**Excerpted text**

━━━━━━━━━━━━━━━━━━━━

What should I do in San Francisco?
February 5, 2007 10:34 AM   Subscribe

What should I do in San Francisco next week?

I'm surprised that I can't find more AskMe threads about what to do in San Francisco, so here goes …

We're a couple in our mid-twenties traveling to San Francisco for the first time this weekend, and we'll be staying for most of next week. We're staying in Union Square. We'd like to eat wonderful food, bar hop, bike, be immersed in the culture, and do whatever else there is to do in San Francisco. We also want to rent a car for a day to see the redwoods and the surrounding San Francisco area to get a true northern California experience. What shouldn't we miss?

Oh, also, I'm a little bit bummed out that weather.com is predicting rain on the 10-day forecast. Can you provide me with contingency plans and/or well-wishes?
posted by TurkishGolds to Travel & Transportation around San Francisco, CA (30 answers total) 21 users marked this as a favorite
We did this in August and had a blast: a 10 day trip, including 3 days SFO, 3 days Napa, 3 days Redwood National Park, and a travel day.

You really need more than a day to travel north of the city. But if you are tied to the city and need a day trip, visit Muir Woods. Otherwise, the hidden jewel of the north coast is Trinidad, a six hour drive, but convenient to both Arcata (a neat hippie college town) and the redwood parks.
posted by Saucy Intruder at 10:50 AM on February 5, 2007

If you're foodies, stop by here:
We've enjoyed everything we've tried from the various stores there, be it cheese, chocolates, or the pasteries from Miette. It's in an old ferry building off of the Embarcadero.

━━━━━━━━━━━━━━━━━━━━

**Prompt A**
In the San Francisco travel thread, retype the passage from "posted by TurkishGolds" up to and including "a travel day.".
**Prompt B**
According to the San Francisco travel thread, why does the couple want to rent a car for a day?
**Prompt C**
Carry on the San Francisco travel thread from its last sentence.

Human pose keypoint data:
━━━━━━━━━━━━━━━━━━━━

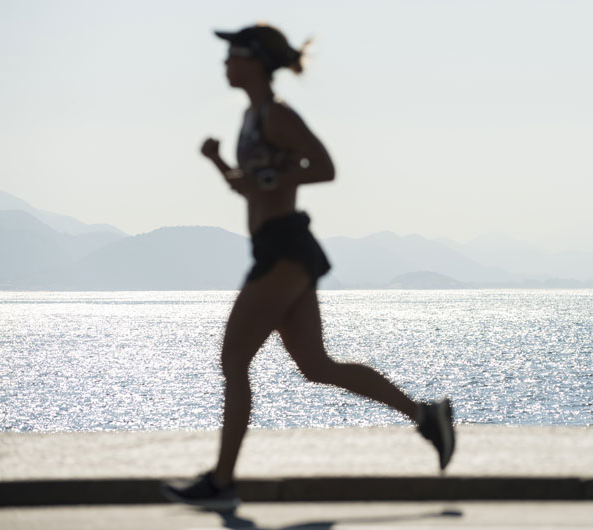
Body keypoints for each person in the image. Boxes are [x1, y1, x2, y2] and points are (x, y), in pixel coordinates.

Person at [161, 23, 455, 511]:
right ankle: (426, 417)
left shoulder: (277, 116)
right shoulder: (252, 118)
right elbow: (251, 185)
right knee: (316, 366)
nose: (224, 63)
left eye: (233, 53)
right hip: (276, 251)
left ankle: (221, 481)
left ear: (255, 60)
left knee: (234, 361)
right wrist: (218, 164)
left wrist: (265, 173)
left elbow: (323, 166)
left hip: (285, 249)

━━━━━━━━━━━━━━━━━━━━

**Exercise result A**
posted by TurkishGolds to Travel & Transportation around San Francisco, CA (30 answers total) 21 users marked this as a favorite
We did this in August and had a blast: a 10 day trip, including 3 days SFO, 3 days Napa, 3 days Redwood National Park, and a travel day.

**Exercise result B**
They want to rent a car for a day so they can see the redwoods and the area around San Francisco and get a true northern California experience.

**Exercise result C**
Within walking distance from the marketplaces is the Cartoon Art Museum: http://www.cartoonart.org/, which is fairly small but quite nice. The afternoon we were there it was virtually empty, which was wonderful.

And a longshot, not knowing if either of you are remotely crafty, but since you're staying in the area I'll mention Britex Fabrics in Union Square. Their remnants and notions floors have caused me to go over our luggage weight limit more than once.
posted by librarianamy at 10:53 AM on February 5, 2007

I've really only spent an afternoon in San Fransisco, but can heartily second the Ferry building Market at the Embarcadero. It's a lovely spot, some cool cafe/restaurants, and great specialist food stores.
posted by darsh at 11:00 AM on February 5, 2007

I always point tourists, gay, straight, and whatever else, to the Castro. You really can't have the experience of being completely immersed in gay culture (or at least one aspect of it) anywhere else. Also, the Castro has some of the best bars.

Check the bike coalition website for bike maps and bike events (although the weather may screw up any biking plans).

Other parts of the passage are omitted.